[About this task] Convert each row's source into a JSON list of strings with one string per line, leaving out blank lines. Do this for every row.

[Stored data entries]
****************************************

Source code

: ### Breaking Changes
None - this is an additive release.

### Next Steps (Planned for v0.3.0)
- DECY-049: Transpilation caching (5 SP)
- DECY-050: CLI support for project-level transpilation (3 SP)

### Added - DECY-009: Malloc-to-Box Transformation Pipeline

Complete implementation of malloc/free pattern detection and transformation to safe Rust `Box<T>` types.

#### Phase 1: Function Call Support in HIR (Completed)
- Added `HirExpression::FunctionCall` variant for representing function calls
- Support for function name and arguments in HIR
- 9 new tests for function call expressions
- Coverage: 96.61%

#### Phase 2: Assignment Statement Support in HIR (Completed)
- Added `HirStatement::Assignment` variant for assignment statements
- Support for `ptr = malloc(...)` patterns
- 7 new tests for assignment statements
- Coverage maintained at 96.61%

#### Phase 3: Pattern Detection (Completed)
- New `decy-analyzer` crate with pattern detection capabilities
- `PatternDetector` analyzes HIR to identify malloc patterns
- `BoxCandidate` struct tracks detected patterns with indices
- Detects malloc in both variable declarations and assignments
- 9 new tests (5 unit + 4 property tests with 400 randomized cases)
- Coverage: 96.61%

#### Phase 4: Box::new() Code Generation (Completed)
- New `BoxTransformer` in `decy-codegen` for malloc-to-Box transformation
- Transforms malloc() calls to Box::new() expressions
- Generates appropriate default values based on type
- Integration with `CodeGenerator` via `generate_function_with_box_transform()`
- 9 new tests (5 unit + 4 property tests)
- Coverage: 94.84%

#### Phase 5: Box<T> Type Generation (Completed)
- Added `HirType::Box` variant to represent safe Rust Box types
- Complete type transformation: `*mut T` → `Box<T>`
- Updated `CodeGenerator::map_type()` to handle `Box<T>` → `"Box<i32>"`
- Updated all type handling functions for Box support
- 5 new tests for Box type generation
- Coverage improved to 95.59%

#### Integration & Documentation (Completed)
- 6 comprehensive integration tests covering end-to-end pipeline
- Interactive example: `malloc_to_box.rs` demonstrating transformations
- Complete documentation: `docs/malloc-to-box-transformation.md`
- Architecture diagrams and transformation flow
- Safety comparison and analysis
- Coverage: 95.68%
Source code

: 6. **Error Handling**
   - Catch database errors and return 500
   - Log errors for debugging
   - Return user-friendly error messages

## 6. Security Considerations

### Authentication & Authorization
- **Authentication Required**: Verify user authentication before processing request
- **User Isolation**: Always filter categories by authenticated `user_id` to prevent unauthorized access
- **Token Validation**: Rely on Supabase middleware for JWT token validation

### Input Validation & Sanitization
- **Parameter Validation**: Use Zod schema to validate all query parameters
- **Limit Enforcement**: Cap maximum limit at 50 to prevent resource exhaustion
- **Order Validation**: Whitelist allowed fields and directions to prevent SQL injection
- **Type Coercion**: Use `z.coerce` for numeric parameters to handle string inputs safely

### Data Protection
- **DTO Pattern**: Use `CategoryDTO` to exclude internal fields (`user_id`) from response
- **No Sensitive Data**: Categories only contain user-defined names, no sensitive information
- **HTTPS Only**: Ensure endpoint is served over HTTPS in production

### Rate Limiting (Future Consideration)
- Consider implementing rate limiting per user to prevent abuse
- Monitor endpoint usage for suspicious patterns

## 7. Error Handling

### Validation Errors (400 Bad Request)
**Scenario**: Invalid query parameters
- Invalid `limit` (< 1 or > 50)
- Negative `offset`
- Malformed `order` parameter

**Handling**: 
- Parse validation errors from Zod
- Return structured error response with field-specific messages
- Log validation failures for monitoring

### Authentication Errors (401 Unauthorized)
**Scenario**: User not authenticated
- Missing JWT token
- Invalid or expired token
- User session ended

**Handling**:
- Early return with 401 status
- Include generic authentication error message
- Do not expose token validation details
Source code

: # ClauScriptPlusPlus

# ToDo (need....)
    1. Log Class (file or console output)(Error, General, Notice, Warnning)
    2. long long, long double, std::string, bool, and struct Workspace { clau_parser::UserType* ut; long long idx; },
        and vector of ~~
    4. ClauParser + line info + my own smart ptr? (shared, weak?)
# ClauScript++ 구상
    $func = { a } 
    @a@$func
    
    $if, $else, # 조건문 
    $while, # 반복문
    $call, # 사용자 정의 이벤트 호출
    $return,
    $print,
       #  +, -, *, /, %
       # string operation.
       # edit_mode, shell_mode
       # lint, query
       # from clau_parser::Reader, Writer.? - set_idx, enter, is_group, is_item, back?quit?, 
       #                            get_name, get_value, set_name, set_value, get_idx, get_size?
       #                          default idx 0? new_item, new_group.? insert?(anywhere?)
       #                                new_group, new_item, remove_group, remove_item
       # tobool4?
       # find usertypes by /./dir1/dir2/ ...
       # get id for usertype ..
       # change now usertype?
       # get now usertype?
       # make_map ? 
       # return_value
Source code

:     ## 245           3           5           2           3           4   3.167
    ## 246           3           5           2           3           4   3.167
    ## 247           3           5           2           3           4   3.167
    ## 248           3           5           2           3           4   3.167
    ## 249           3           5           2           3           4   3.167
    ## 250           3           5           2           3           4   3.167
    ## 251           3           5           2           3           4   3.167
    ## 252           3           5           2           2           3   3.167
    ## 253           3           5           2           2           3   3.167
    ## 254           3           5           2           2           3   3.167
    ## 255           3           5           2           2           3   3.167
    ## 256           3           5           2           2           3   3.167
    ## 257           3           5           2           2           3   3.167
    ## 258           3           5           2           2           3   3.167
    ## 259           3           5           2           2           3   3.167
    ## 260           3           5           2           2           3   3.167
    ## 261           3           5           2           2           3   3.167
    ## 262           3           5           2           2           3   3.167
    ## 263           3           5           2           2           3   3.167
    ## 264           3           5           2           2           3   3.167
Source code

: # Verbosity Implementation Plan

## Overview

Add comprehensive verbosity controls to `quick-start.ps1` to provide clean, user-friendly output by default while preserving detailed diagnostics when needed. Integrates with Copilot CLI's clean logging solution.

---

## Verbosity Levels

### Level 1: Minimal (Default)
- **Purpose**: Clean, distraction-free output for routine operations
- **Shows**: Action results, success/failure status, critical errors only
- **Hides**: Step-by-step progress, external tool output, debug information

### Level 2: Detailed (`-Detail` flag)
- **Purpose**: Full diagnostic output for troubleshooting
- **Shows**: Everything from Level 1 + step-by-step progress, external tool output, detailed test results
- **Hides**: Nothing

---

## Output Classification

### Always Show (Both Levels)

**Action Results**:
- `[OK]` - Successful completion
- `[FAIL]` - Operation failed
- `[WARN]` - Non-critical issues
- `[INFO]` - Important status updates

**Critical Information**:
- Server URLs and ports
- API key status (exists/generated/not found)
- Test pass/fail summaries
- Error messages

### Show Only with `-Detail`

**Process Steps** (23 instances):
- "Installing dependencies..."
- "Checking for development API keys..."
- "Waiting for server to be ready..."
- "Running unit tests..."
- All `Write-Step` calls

****************************************

[Exercise response]
[
  "Source code",
  ": ### Breaking Changes",
  "None - this is an additive release.",
  "### Next Steps (Planned for v0.3.0)",
  "- DECY-049: Transpilation caching (5 SP)",
  "- DECY-050: CLI support for project-level transpilation (3 SP)",
  "### Added - DECY-009: Malloc-to-Box Transformation Pipeline",
  "Complete implementation of malloc/free pattern detection and transformation to safe Rust `Box<T>` types.",
  "#### Phase 1: Function Call Support in HIR (Completed)",
  "- Added `HirExpression::FunctionCall` variant for representing function calls",
  "- Support for function name and arguments in HIR",
  "- 9 new tests for function call expressions",
  "- Coverage: 96.61%",
  "#### Phase 2: Assignment Statement Support in HIR (Completed)",
  "- Added `HirStatement::Assignment` variant for assignment statements",
  "- Support for `ptr = malloc(...)` patterns",
  "- 7 new tests for assignment statements",
  "- Coverage maintained at 96.61%",
  "#### Phase 3: Pattern Detection (Completed)",
  "- New `decy-analyzer` crate with pattern detection capabilities",
  "- `PatternDetector` analyzes HIR to identify malloc patterns",
  "- `BoxCandidate` struct tracks detected patterns with indices",
  "- Detects malloc in both variable declarations and assignments",
  "- 9 new tests (5 unit + 4 property tests with 400 randomized cases)",
  "- Coverage: 96.61%",
  "#### Phase 4: Box::new() Code Generation (Completed)",
  "- New `BoxTransformer` in `decy-codegen` for malloc-to-Box transformation",
  "- Transforms malloc() calls to Box::new() expressions",
  "- Generates appropriate default values based on type",
  "- Integration with `CodeGenerator` via `generate_function_with_box_transform()`",
  "- 9 new tests (5 unit + 4 property tests)",
  "- Coverage: 94.84%",
  "#### Phase 5: Box<T> Type Generation (Completed)",
  "- Added `HirType::Box` variant to represent safe Rust Box types",
  "- Complete type transformation: `*mut T` → `Box<T>`",
  "- Updated `CodeGenerator::map_type()` to handle `Box<T>` → `\"Box<i32>\"`",
  "- Updated all type handling functions for Box support",
  "- 5 new tests for Box type generation",
  "- Coverage improved to 95.59%",
  "#### Integration & Documentation (Completed)",
  "- 6 comprehensive integration tests covering end-to-end pipeline",
  "- Interactive example: `malloc_to_box.rs` demonstrating transformations",
  "- Complete documentation: `docs/malloc-to-box-transformation.md`",
  "- Architecture diagrams and transformation flow",
  "- Safety comparison and analysis",
  "- Coverage: 95.68%",
  "Source code",
  ": 6. **Error Handling**",
  "   - Catch database errors and return 500",
  "   - Log errors for debugging",
  "   - Return user-friendly error messages",
  "## 6. Security Considerations",
  "### Authentication & Authorization",
  "- **Authentication Required**: Verify user authentication before processing request",
  "- **User Isolation**: Always filter categories by authenticated `user_id` to prevent unauthorized access",
  "- **Token Validation**: Rely on Supabase middleware for JWT token validation",
  "### Input Validation & Sanitization",
  "- **Parameter Validation**: Use Zod schema to validate all query parameters",
  "- **Limit Enforcement**: Cap maximum limit at 50 to prevent resource exhaustion",
  "- **Order Validation**: Whitelist allowed fields and directions to prevent SQL injection",
  "- **Type Coercion**: Use `z.coerce` for numeric parameters to handle string inputs safely",
  "### Data Protection",
  "- **DTO Pattern**: Use `CategoryDTO` to exclude internal fields (`user_id`) from response",
  "- **No Sensitive Data**: Categories only contain user-defined names, no sensitive information",
  "- **HTTPS Only**: Ensure endpoint is served over HTTPS in production",
  "### Rate Limiting (Future Consideration)",
  "- Consider implementing rate limiting per user to prevent abuse",
  "- Monitor endpoint usage for suspicious patterns",
  "## 7. Error Handling",
  "### Validation Errors (400 Bad Request)",
  "**Scenario**: Invalid query parameters",
  "- Invalid `limit` (< 1 or > 50)",
  "- Negative `offset`",
  "- Malformed `order` parameter",
  "**Handling**: ",
  "- Parse validation errors from Zod",
  "- Return structured error response with field-specific messages",
  "- Log validation failures for monitoring",
  "### Authentication Errors (401 Unauthorized)",
  "**Scenario**: User not authenticated",
  "- Missing JWT token",
  "- Invalid or expired token",
  "- User session ended",
  "**Handling**:",
  "- Early return with 401 status",
  "- Include generic authentication error message",
  "- Do not expose token validation details",
  "Source code",
  ": # ClauScriptPlusPlus",
  "# ToDo (need....)",
  "    1. Log Class (file or console output)(Error, General, Notice, Warnning)",
  "    2. long long, long double, std::string, bool, and struct Workspace { clau_parser::UserType* ut; long long idx; },",
  "        and vector of ~~",
  "    4. ClauParser + line info + my own smart ptr? (shared, weak?)",
  "# ClauScript++ 구상",
  "    $func = { a } ",
  "    @a@$func",
  "    $if, $else, # 조건문 ",
  "    $while, # 반복문",
  "    $call, # 사용자 정의 이벤트 호출",
  "    $return,",
  "    $print,",
  "       #  +, -, *, /, %",
  "       # string operation.",
  "       # edit_mode, shell_mode",
  "       # lint, query",
  "       # from clau_parser::Reader, Writer.? - set_idx, enter, is_group, is_item, back?quit?, ",
  "       #                            get_name, get_value, set_name, set_value, get_idx, get_size?",
  "       #                          default idx 0? new_item, new_group.? insert?(anywhere?)",
  "       #                                new_group, new_item, remove_group, remove_item",
  "       # tobool4?",
  "       # find usertypes by /./dir1/dir2/ ...",
  "       # get id for usertype ..",
  "       # change now usertype?",
  "       # get now usertype?",
  "       # make_map ? ",
  "       # return_value",
  "Source code",
  ":     ## 245           3           5           2           3           4   3.167",
  "    ## 246           3           5           2           3           4   3.167",
  "    ## 247           3           5           2           3           4   3.167",
  "    ## 248           3           5           2           3           4   3.167",
  "    ## 249           3           5           2           3           4   3.167",
  "    ## 250           3           5           2           3           4   3.167",
  "    ## 251           3           5           2           3           4   3.167",
  "    ## 252           3           5           2           2           3   3.167",
  "    ## 253           3           5           2           2           3   3.167",
  "    ## 254           3           5           2           2           3   3.167",
  "    ## 255           3           5           2           2           3   3.167",
  "    ## 256           3           5           2           2           3   3.167",
  "    ## 257           3           5           2           2           3   3.167",
  "    ## 258           3           5           2           2           3   3.167",
  "    ## 259           3           5           2           2           3   3.167",
  "    ## 260           3           5           2           2           3   3.167",
  "    ## 261           3           5           2           2           3   3.167",
  "    ## 262           3           5           2           2           3   3.167",
  "    ## 263           3           5           2           2           3   3.167",
  "    ## 264           3           5           2           2           3   3.167",
  "Source code",
  ": # Verbosity Implementation Plan",
  "## Overview",
  "Add comprehensive verbosity controls to `quick-start.ps1` to provide clean, user-friendly output by default while preserving detailed diagnostics when needed. Integrates with Copilot CLI's clean logging solution.",
  "---",
  "## Verbosity Levels",
  "### Level 1: Minimal (Default)",
  "- **Purpose**: Clean, distraction-free output for routine operations",
  "- **Shows**: Action results, success/failure status, critical errors only",
  "- **Hides**: Step-by-step progress, external tool output, debug information",
  "### Level 2: Detailed (`-Detail` flag)",
  "- **Purpose**: Full diagnostic output for troubleshooting",
  "- **Shows**: Everything from Level 1 + step-by-step progress, external tool output, detailed test results",
  "- **Hides**: Nothing",
  "---",
  "## Output Classification",
  "### Always Show (Both Levels)",
  "**Action Results**:",
  "- `[OK]` - Successful completion",
  "- `[FAIL]` - Operation failed",
  "- `[WARN]` - Non-critical issues",
  "- `[INFO]` - Important status updates",
  "**Critical Information**:",
  "- Server URLs and ports",
  "- API key status (exists/generated/not found)",
  "- Test pass/fail summaries",
  "- Error messages",
  "### Show Only with `-Detail`",
  "**Process Steps** (23 instances):",
  "- \"Installing dependencies...\"",
  "- \"Checking for development API keys...\"",
  "- \"Waiting for server to be ready...\"",
  "- \"Running unit tests...\"",
  "- All `Write-Step` calls"
]